We have tolerated the intolerant—from propaganda outlets such as Fox News to Christian fascists to lunatics in the Republican Party to Wall Street and corporations—and we are paying the price. The only place left for us is on the street. We must occupy state and federal offices. We must foment general strikes. The powerful, with no check left on their greed and criminality, are gorging on money while they busily foreclose our homes, bust the last of our unions, drive up our health care costs and cement into place a permanent underclass of the broken and the poor. They are slashing our most essential and basic services—including budgets for schools, firefighters and assistance programs for children and the elderly—so we can pay for the fraud they committed when they wiped out $14 trillion of housing wealth, wages and retirement savings. All we have left is the capacity to say “no.” And if enough of us say “no,” if enough of us refuse to cooperate, the despots are in trouble.

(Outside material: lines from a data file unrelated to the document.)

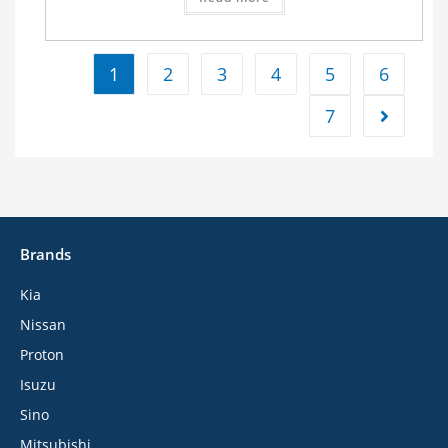
1
2
3
4
5
6
7
Brands
Kia
Nissan
Proton
Isuzu
Sino
Mitsubishi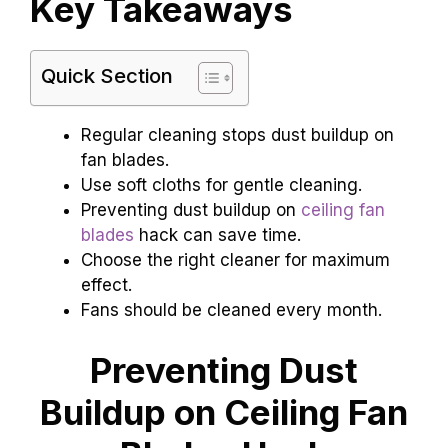
Key Takeaways
Quick Section
Regular cleaning stops dust buildup on
fan blades.
Use soft cloths for gentle cleaning.
Preventing dust buildup on
ceiling fan
blades
hack can save time.
Choose the right cleaner for maximum
effect.
Fans should be cleaned every month.
Preventing Dust
Buildup on Ceiling Fan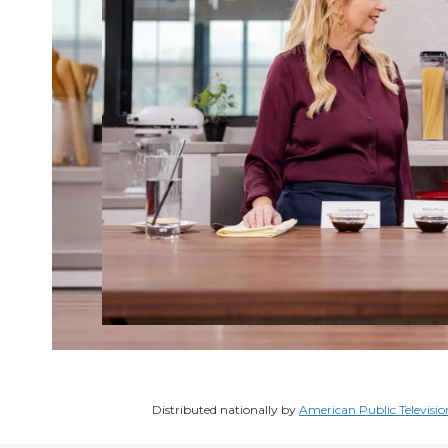
Distributed nationally by
American Public Televisio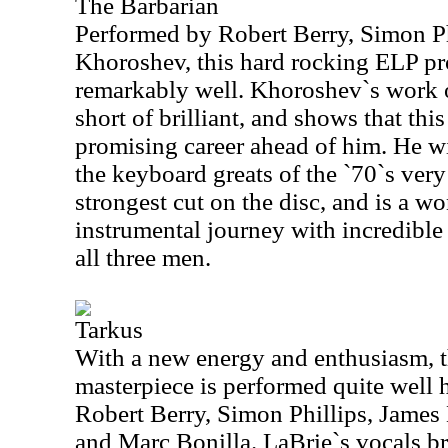
The Barbarian
Performed by Robert Berry, Simon Ph
Khoroshev, this hard rocking ELP pro
remarkably well. Khoroshev`s work 
short of brilliant, and shows that thi
promising career ahead of him. He wi
the keyboard greats of the `70`s very
strongest cut on the disc, and is a w
instrumental journey with incredibl
all three men.
Tarkus
With a new energy and enthusiasm, t
masterpiece is performed quite well h
Robert Berry, Simon Phillips, James
and Marc Bonilla. LaBrie`s vocals b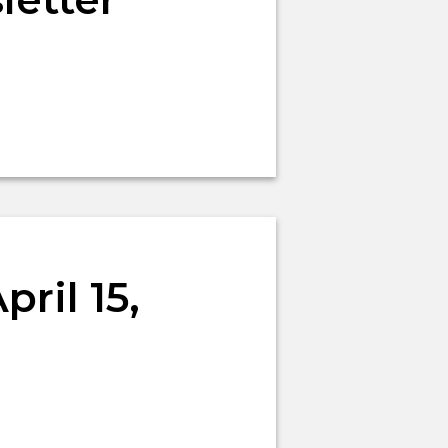
ril 15,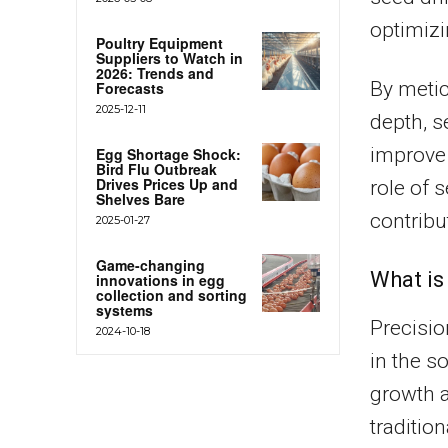
optimizi
Poultry Equipment
Suppliers to Watch in
2026: Trends and
By metic
Forecasts
2025-12-11
depth, s
improve 
Egg Shortage Shock:
Bird Flu Outbreak
Drives Prices Up and
role of 
Shelves Bare
contribu
2025-01-27
Game-changing
What is
innovations in egg
collection and sorting
systems
Precisio
2024-10-18
in the s
growth a
traditio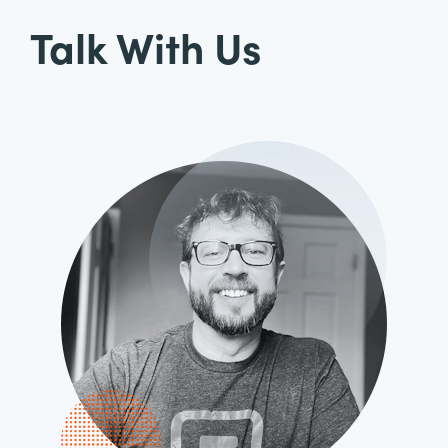
Talk With Us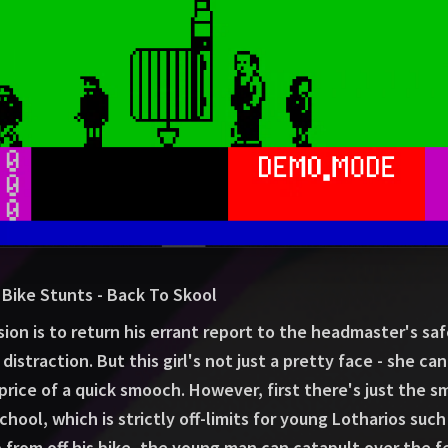
Bike Stunts - Back To Skool
sion is to return his errant report to the headmaster's safe
istraction. But this girl's not just a pretty face - she can
price of a quick smooch. However, first there's just the s
chool, which is strictly off-limits for young Lotharios such
 from off his bike, the young man can catapult over the 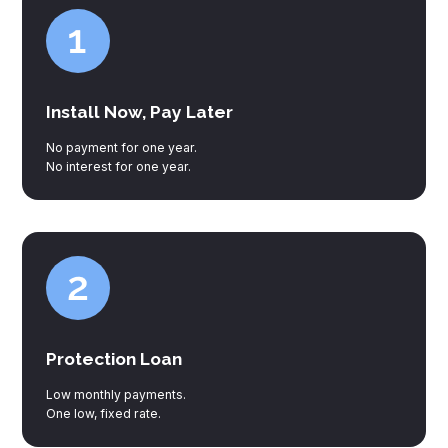
Install Now, Pay Later
No payment for one year.
No interest for one year.
Protection Loan
Low monthly payments.
One low, fixed rate.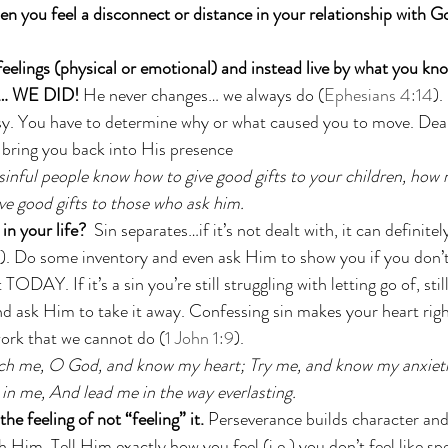
 you feel a disconnect or distance in your relationship with G
feelings (physical or emotional) and instead live by what you kn
 WE DID! 
He never changes… we always do (
Ephesians 4:14
).
y. You have to determine why or what caused you to move. Deal 
o bring you back into His presence 
 sinful people know how to give good gifts to your children, how
ve good gifts to those who ask him.
in your life?
  Sin separates…if it’s not dealt with, it can definitel
). Do some inventory and even ask Him to show you if you don’
 TODAY. If it’s a sin you’re still struggling with letting go of, stil
nd ask Him to take it away. Confessing sin makes your heart righ
work that we cannot do (
1 John 1:9
). 
ch me, O God, and know my heart; Try me, and know my anxietie
 in me, And lead me in the way everlasting.
he feeling of not “feeling” it. 
Perseverance builds character and 
 Him. Tell Him exactly how you feel (i.e.) you don’t feel like sp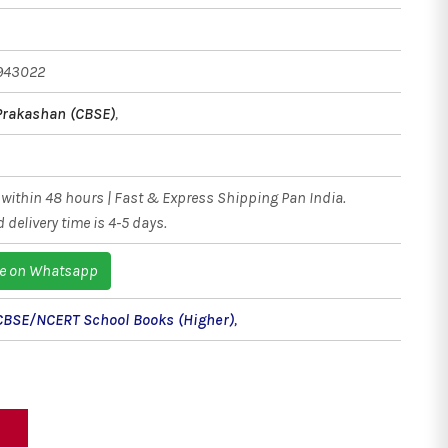
943022
Prakashan (CBSE)
,
within 48 hours | Fast & Express Shipping Pan India.
 delivery time is 4-5 days.
e on Whatsapp
CBSE/NCERT School Books (Higher)
,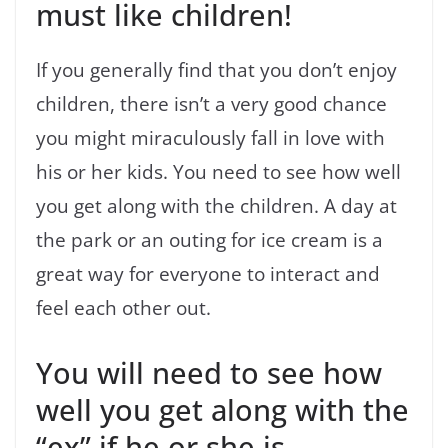
must like children!
If you generally find that you don’t enjoy
children, there isn’t a very good chance
you might miraculously fall in love with
his or her kids. You need to see how well
you get along with the children. A day at
the park or an outing for ice cream is a
great way for everyone to interact and
feel each other out.
You will need to see how
well you get along with the
“ex” if he or she is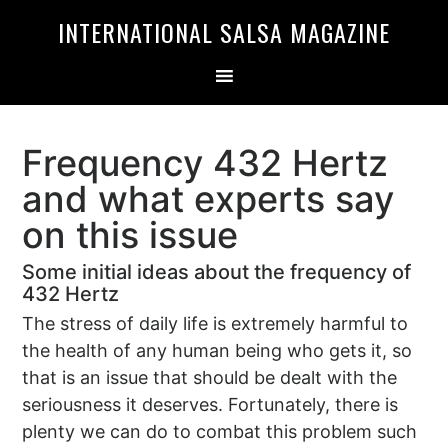
Skip
Skip
INTERNATIONAL SALSA MAGAZINE
to
to
primary
main
navigation
content
Frequency 432 Hertz
and what experts say
on this issue
Some initial ideas about the frequency of
432 Hertz
The stress of daily life is extremely harmful to
the health of any human being who gets it, so
that is an issue that should be dealt with the
seriousness it deserves. Fortunately, there is
plenty we can do to combat this problem such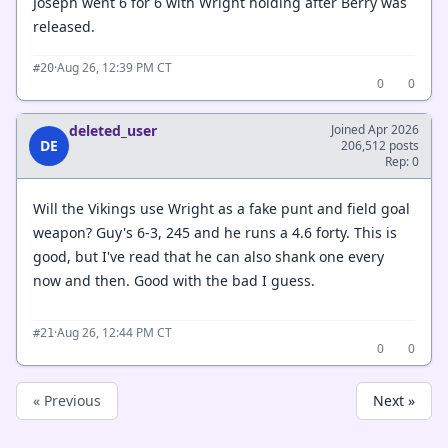
Joseph went 6 for 6 with Wright holding after Berry was
released.
·
Aug 26, 12:39 PM CT
#20
0
0
deleted_user
Joined Apr 2026
DE
206,512 posts
Rep: 0
Will the Vikings use Wright as a fake punt and field goal
weapon? Guy's 6-3, 245 and he runs a 4.6 forty. This is
good, but I've read that he can also shank one every
now and then. Good with the bad I guess.
·
Aug 26, 12:44 PM CT
#21
0
0
« Previous
Next »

“Let me give you a word of the philosophy of reforms,” Frederick Douglass said in 1857. “The whole history of the progress of human history shows that all concessions yet made to her august claims have been born of struggle. ... If there is no struggle there is no progress. Those who profess to favor freedom and yet deprecate agitation are men who want crops without plowing up the ground. They want rain without thunder and lightening. They want the ocean without the awful roar of its many waters. The struggle may be a moral one; or it may be a physical one; or it may be both moral and physical, but it must be a struggle. Power concedes nothing without a demand. It never did and it never will. ...”

Chris Hedges, a fellow at The Nation Institute and a Pulitzer Prize-winning journalist, is the author of “Death of the Liberal Class.”